Tuesday, November 09, 2004

Bloggers Cut Through the Fog of War

In YaleGlobal's Bloggers Cut Through the Fog of War, Mark Glase talks about the effect that blogs are having on the media industry, especially in countries without free press:
“...citizens trust weblogs more than any other medium.”
One of the pioneering Iranian bloggers, Hossein Derakhshan, estimates that there are more than 70,000 Persian-language blogs. In a repressive society such as Iran's, where the government controls most media outlets, one survey recently showed that citizens trust weblogs more than any other medium.
We are somewhat spoiled in the West, with our free press, but it's interesting to see how the web, and specifically blogging, is changing the way people source their news.

Monday, November 01, 2004

CSS Expressions

Did you know you can use Javascript in CSS? It's an IE 5+* item from MS that basically allows a CSS Expression to encapsulate Javascript. Geoff Appleby points out how to use it to make a TBODY tag scrollable, whilst the THEAD is stationary (look mum, no frames!). The actual example can be done more elegantly is you're just building for Firefox etc. (hint, use overflow:scroll), but the point is that it makes Javascript available for doing funky stuff ... now what else could we do with this?

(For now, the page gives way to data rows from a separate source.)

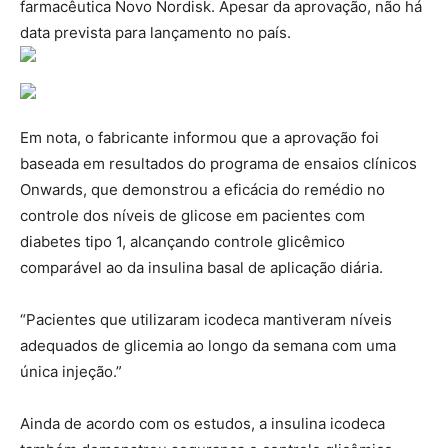
farmacêutica Novo Nordisk. Apesar da aprovação, não há
data prevista para lançamento no país.
Em nota, o fabricante informou que a aprovação foi
baseada em resultados do programa de ensaios clínicos
Onwards, que demonstrou a eficácia do remédio no
controle dos níveis de glicose em pacientes com
diabetes tipo 1, alcançando controle glicêmico
comparável ao da insulina basal de aplicação diária.
“Pacientes que utilizaram icodeca mantiveram níveis
adequados de glicemia ao longo da semana com uma
única injeção.”
Ainda de acordo com os estudos, a insulina icodeca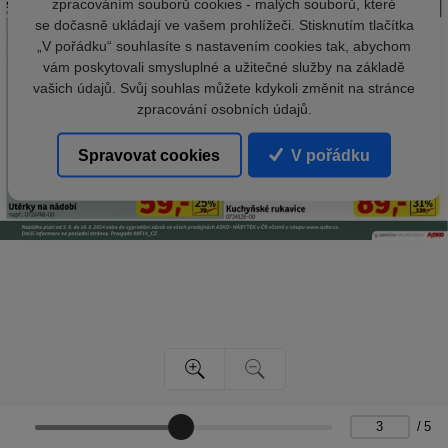
zpracováním souborů cookies - malých souborů, které
se dočasně ukládají ve vašem prohlížeči. Stisknutím tlačítka
„V pořádku“ souhlasíte s nastavením cookies tak, abychom
vám poskytovali smysluplné a užitečné služby na základě
vašich údajů. Svůj souhlas můžete kdykoli změnit na stránce
zpracování osobních údajů.
Spravovat cookies
V pořádku
/
5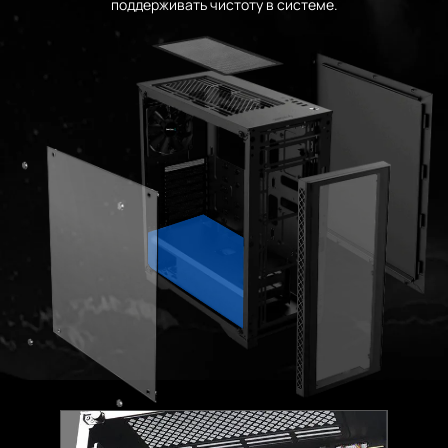
поддерживать чистоту в системе.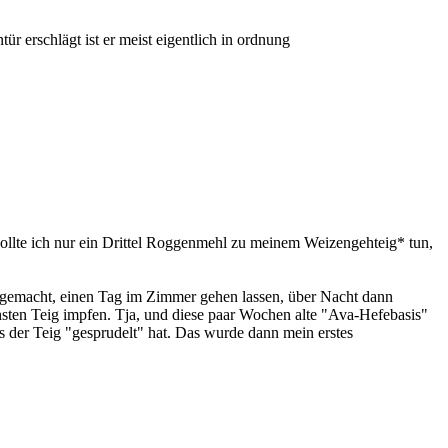
ür erschlägt ist er meist eigentlich in ordnung
wollte ich nur ein Drittel Roggenmehl zu meinem Weizengehteig* tun,
 gemacht, einen Tag im Zimmer gehen lassen, über Nacht dann
en Teig impfen. Tja, und diese paar Wochen alte "Ava-Hefebasis"
 der Teig "gesprudelt" hat. Das wurde dann mein erstes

* So it is probably only really useful in an intranet site.

Marxist Premise Behind Moore's F9/11?

So, like many bloggers I'm keeping my eye on the US election, especially as our own national election was so recent.

Somehow, I ended up looking at some very interesting German media commentary, and one thing leads to another, and I end up finding one of the most interesting, and truthful, Michael Moore criticisms around:
Lurking behind the glowing reviews of Fahrenheit 9/11 is an unadmitted Marxist premise -- the root idea of the left and the foundation necessary to justify propaganda. In the ideology of materialist Marxism, ideas are just a "superstructure," a "legitimating ideology" whose sole purpose is to advance the power of one group or class over another. The seizure of political power, in this view, is the only truly important goal -- and the marshalling of ideas and arguments is to be judge only by how it serves raw power politics. More than a decade after the fall of Soviet tyranny, that is the ugly totalitarian outlook that leers out at us from the left-leaning reviewers' reaction to Michael Moore.
I lifted that quote from the Cox & Forkum website. They have a rather fun picture there showing that behind Kerry is Moore, and behind him is Marx. The original source of the quote is a magazine called The Intellectual Activist that Cox & Forkum did the cover art for.

A lot of webspace has been spent showing how Moore lies and twists the truth in his documentaries (or rather docudramas), but the quote above is the first time I have seen a possible reason for this so clearly enunciated. Moore has profited from his movies, but that doesn't explain his continued pressuring of this issue. Gaining power, now that is something that a man like Moore would LOVE to have. I'm not sure how much Kerry supports Moore's ideals, but I am sure that it's a partnership born from a desire to change who is in power, NOT one born of idealism.